In order to do the alternate method, firstly the functions $$g(H)=\frac{1}{2np}||M-W_{0}H||^{2}_{F}$$ and
$$\nabla_{H}g(H)=\frac{1}{np}W_{0}^{T}(W_{0}H-M)$$ are implemented.<br>
Then, the functions are used in the calculation.

In [30]:
def val_h(H):
    H = H.reshape(k, p)
    g_H = norm(M - W0.dot(H), ord = 'fro')**2/(2 * n * p)
    return g_H
    
def grad_h(H):
    H = H.reshape(k, p)
    g_h_grad = (W0.T).dot(W0.dot(H)-M)/(n * p)
    return g_h_grad
    
def alternate_minimization(val_g, grad_g, val_h, grad_h, W0, H0, N, gamma, a = 0.5, b = None):
    W = W0
    H = H0
    for i in range(0, N):
        gamma = linesearch(gamma, val_g, grad_g, W, a, b)
        W = W - gamma * grad_g(W)
        W = W.clip(min = 0)
        gamma = linesearch(gamma, val_h, grad_h, H, a, b)
        H = H - gamma * grad_h(H)
        H = H.clip(min = 0)
        
    return val_h(H), W, H
        
        

### Question 5.4

In [33]:
%%time
val = projected_gradient_method(val_g, grad_g, W0, 1/L0, 100)[0]
print("The result of the method in 3.6 is: " + str(val))

The result of the method in 3.6 is: 442.2878543960478
Wall time: 57 ms


In [32]:
%%time
val1 = projected_gradient_method_with_linesearch(val_g, grad_g, W0, 1, 100, 0.5)[0]
print("The result with line search is: " + str(val1))

The result with line search is: 442.21792646692586
Wall time: 410 ms


In [31]:
%%time
val3 = alternate_minimization(val_g, grad_g, val_h, grad_h, W0, H0, 100, 1)[0]
print("The result of alternate minimization method is: " + str(val3))

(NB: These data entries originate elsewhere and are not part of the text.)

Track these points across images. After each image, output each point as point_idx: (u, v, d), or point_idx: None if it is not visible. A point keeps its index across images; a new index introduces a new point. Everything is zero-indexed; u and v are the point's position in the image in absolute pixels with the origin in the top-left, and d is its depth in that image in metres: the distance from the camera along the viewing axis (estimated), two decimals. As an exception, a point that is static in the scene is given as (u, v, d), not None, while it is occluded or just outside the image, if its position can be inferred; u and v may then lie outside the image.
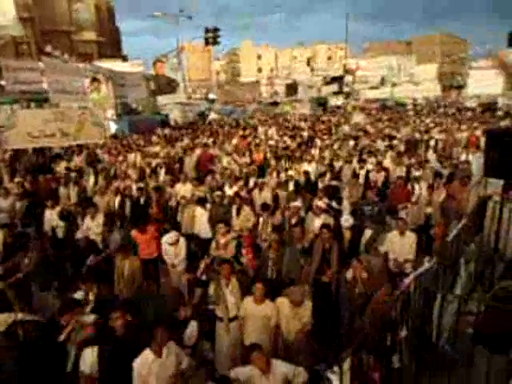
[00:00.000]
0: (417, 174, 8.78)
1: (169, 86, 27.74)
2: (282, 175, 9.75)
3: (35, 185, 9.76)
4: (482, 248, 5.77)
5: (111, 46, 43.12)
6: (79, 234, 7.02)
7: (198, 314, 4.62)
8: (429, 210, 7.03)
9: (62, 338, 3.92)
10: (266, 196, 8.25)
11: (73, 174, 10.20)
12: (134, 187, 8.97)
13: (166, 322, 3.82)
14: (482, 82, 35.80)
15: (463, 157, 11.02)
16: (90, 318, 4.11)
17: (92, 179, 10.12)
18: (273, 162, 11.26)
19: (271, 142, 15.20)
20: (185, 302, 4.88)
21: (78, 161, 12.62)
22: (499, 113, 26.15)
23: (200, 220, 7.43)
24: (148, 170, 10.97)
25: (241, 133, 18.49)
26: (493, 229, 5.62)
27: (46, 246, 6.47)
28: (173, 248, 6.22)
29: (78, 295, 4.70)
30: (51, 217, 7.62)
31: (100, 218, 7.07)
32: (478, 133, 14.63)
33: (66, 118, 11.29)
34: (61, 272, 5.85)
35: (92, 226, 6.97)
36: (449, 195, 7.52)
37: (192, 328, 4.33)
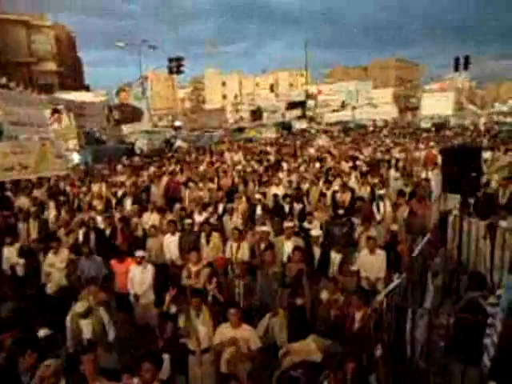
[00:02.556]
0: (381, 192, 9.08)
1: (133, 115, 27.55)
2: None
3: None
4: (446, 261, 5.99)
5: (73, 76, 42.54)
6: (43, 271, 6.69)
7: (171, 347, 4.46)
8: (394, 227, 7.25)
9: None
10: (236, 221, 8.24)
11: (33, 209, 9.76)
12: (99, 218, 8.70)
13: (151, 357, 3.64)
14: (435, 104, 38.14)
15: (423, 174, 11.54)
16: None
17: (53, 212, 9.71)
18: (241, 187, 11.30)
19: (238, 167, 15.29)
20: (155, 336, 4.71)
21: (38, 194, 12.10)
22: (451, 132, 27.82)
23: (169, 248, 7.28)
24: (113, 201, 10.69)
25: (208, 159, 18.51)
26: (455, 242, 5.86)
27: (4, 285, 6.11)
28: (139, 271, 6.03)
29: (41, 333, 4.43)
30: (10, 254, 7.20)
31: (64, 253, 6.76)
32: (435, 151, 15.43)
33: (24, 151, 10.87)
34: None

The result of alternate minimization method is: 439.4372725874233
Wall time: 1.9 s


Clearly, with the alternate minimization method and 100 iterations, we get a object value even smaller than the "local minimum" we found fixing only $H_{0}$. Clearly, the alternate method takes the most of the time because we do line search two times in each iteration, but it has given a better result because both the values in $W$ and $H$ are optimized.

### Question 5.5

In the first thought, I believe that **checking the difference between recent iterations** could be a good stopping criterion. If the difference is small enough, then the procedure stops. However, such a stopping condition does not reveal whether a solution
is close to a stationary point or not.<br>
Additionally, from the 1.3 part of the course, I think a practicable $\epsilon -solution$ could be a criterion $T_{\epsilon}(W,K)$ that
$$||prox_{\gamma }(\nabla f(W^{t},H^{t}))||_{F} \leq \epsilon ||\nabla f(W^{0}, H^{0})||_{F}$$
in which $prox_{\gamma }$ is the projection we ued in Question 3.4 and 3.5. This way, we stop the algorithm when we don't have a good descend judged by the threshold $\epsilon$.